▽

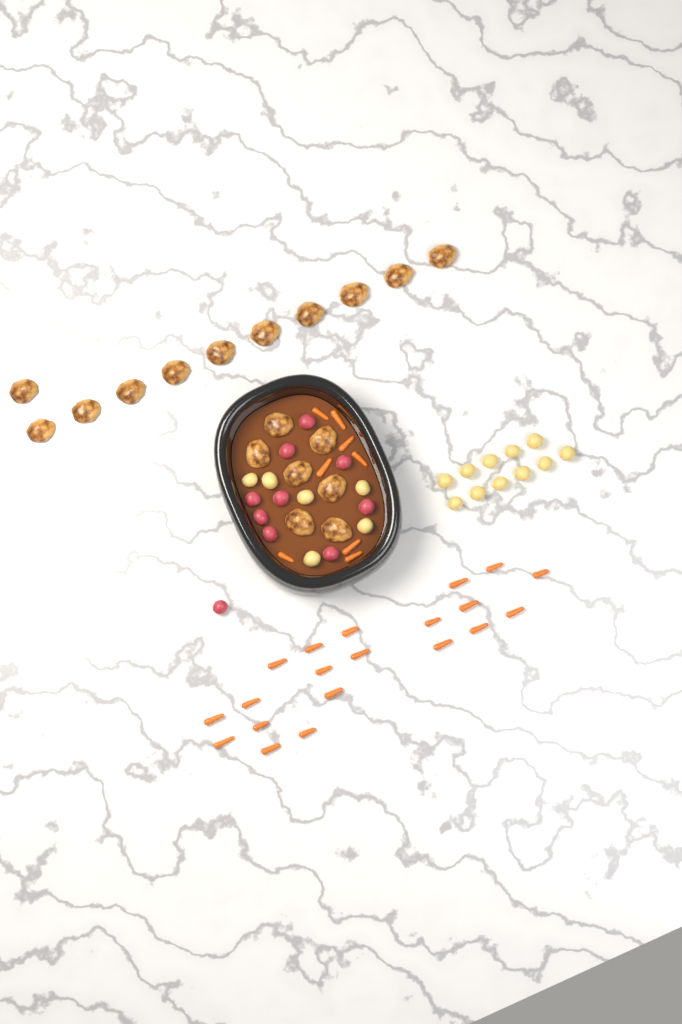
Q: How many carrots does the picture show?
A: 28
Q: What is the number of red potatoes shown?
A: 10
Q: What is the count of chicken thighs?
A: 18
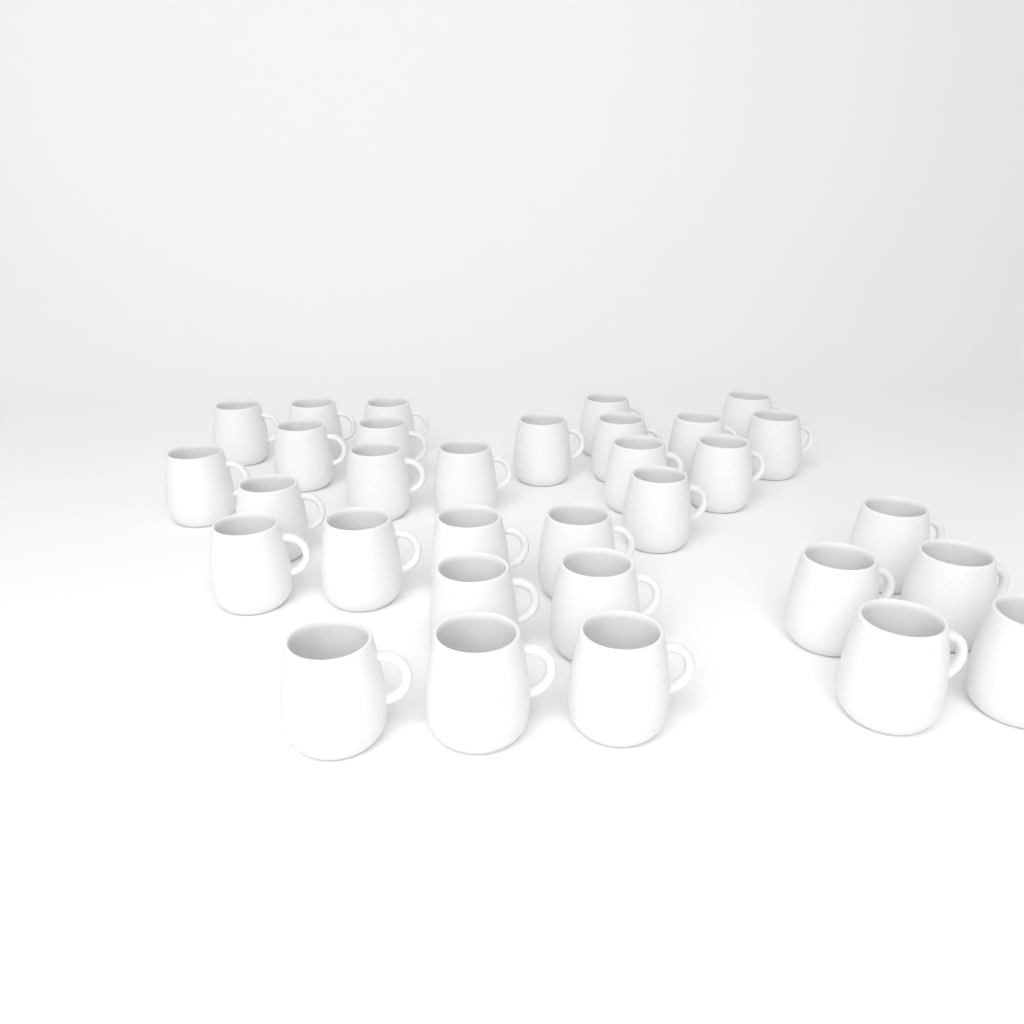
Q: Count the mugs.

△

[Description of the task] Output every line of the records above word for word, leaving out the pictures.

[Solution to this task]
Q: How many carrots does the picture show?
A: 28
Q: What is the number of red potatoes shown?
A: 10
Q: What is the count of chicken thighs?
A: 18
Q: Count the mugs.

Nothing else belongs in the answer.